This era of big tech exceptionalism has got to end: Australian eSafety Commissioner

If the failures of this version of the internet are not learned, what will happen in a world of full sensory haptic suits, hyper-realistic experiences and teledildonics, asks Julie Inman Grant.
Written by Chris Duckett, Contributor
Image: Getty Images

Much like how car manufacturers had to be forced to implement safety features such as seat belts, Australian eSafety Commissioner Julie Inman Grant believes social platforms and tech giants need to be guided by international standards.

"What we're saying is this era of technological exceptionalism has got to end," Inman Grant said on a panel at the World Economic Forum on Monday.

"We've got food safety standards, we've got consumer protection laws, we need the companies assessing their risks and then building the potential protections in as a forethought, rather than an afterthought ... embedding those digital seatbelts and erecting those digital guardrails."

As the world hurtles towards a future that could include augmented reality, metaverses, and other different realities, Inman Grant said such experiences could be supercharged, and that also includes when users are harmed in such environments.

"If we don't learn the lessons of the web 2.0 world, and start designing for the governance and safety by design, and security and privacy for the metaverse world -- I mean, what could possibly go wrong with full sensory haptic suits, hyper-realistic experiences, and teledildonics all coming together in the metaverse?" the commissioner said.

"If there's no accountability and no transparency, we're kind of ignoring that human malfeasance will always exist, and so, how are we going to remediate harm?"

Taking a wider view, Inman Grant said as the world gets more polarised and binary, a new balancing of rights may occur.

"I think we're going to have to think about a recalibration of a whole range of human rights that are playing out online -- from freedom of speech, to the freedom to be free from online violence, or the right of data protection, to the right to child dignity."

Inman Grant earlier told the forum that freedom of speech does not equate into a total free-for-all, and her agency had seen success in getting harmful content taken down.

"Just this week, I issued about AU$4.5 million to a number of sites mostly based in the United States that are hosting the Buffalo manifesto and the gore material."

The eSafety office gained the ability last year to issue takedown notices backed by civil penalties of up to AU$550,000 for companies and AU$111,000 for individuals.

See also: Misinformation needs tackling and it would help if politicians stopped muddying the water

Executive director and co-founder of Access Now Brett Solomon said there was a chance a "state-centric online policing framework" such the eSafety office was not creating a safer internet or world, and could be a dangerous precedent for less liberal nations.

"What [esafety] is engaged in -- this is a very live experiment on society in real time.
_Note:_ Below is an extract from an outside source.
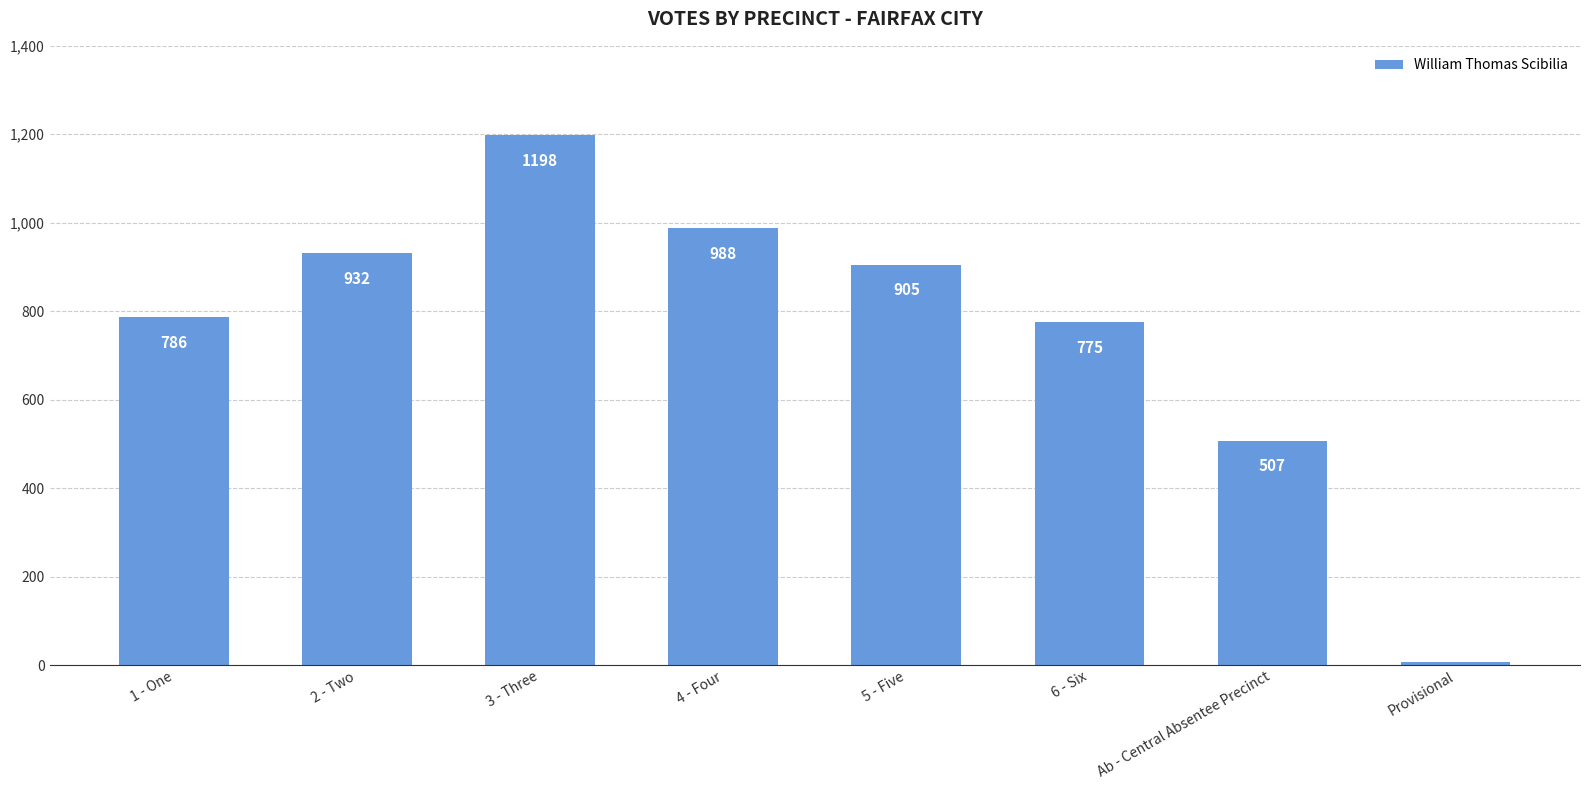

List the labels in order of value, largest first.

3 - Three, 4 - Four, 2 - Two, 5 - Five, 1 - One, 6 - Six, Ab - Central Absentee Precinct, Provisional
And how do we actually know the results?" he said.

"How do we know that our communities are safer as a result of this massive, legislative and regulatory model that's sending a message to the rest of the world, there's a big risk here that maybe it's not actually working."

Inman Grant retorted that the agency has helped thousands of people that would not have been able to get  content removed due to not being able to bridge the power gap between themselves and the tech giants and social platforms.
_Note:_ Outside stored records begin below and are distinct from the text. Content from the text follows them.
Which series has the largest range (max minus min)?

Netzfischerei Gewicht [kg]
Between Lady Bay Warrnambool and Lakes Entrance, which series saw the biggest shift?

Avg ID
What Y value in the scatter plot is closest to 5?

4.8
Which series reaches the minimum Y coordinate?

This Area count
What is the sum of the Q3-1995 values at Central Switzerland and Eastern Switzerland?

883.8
Finnish Minister of Transport and Communications Timo Harakka said it was better that any adjustment on rights was done openly and democratically, rather than allowing tech giants to impose decisions themselves. Harakka cited the example of the social platforms eventually getting around to removing former US President Donald Trump.

"Twitter and Facebook never saw problem, suddenly they shut down Trump's Twitter account. So there was a problem but we never got to the real point: What exactly was the policy there?" he said.
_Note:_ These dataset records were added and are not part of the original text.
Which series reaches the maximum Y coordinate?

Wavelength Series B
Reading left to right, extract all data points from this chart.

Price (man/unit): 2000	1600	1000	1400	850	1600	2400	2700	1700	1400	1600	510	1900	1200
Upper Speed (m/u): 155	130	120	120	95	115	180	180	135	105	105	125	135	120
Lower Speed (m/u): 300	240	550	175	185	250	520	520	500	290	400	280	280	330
Harakka said it was "very, very dangerous" that the algorithms used on social platforms have no transparency.

"For instance, as soon as the war in Ukraine and the Russian invasion or attacks started, the second most recommended YouTube video was 'Why West is culpable of this attack to Ukraine'," he said.

"So what was this algorithm about? So it's promoting this binary world view, promoting aggression, and these algorithms are in many ways something that need [investigation] while taking care of free speech."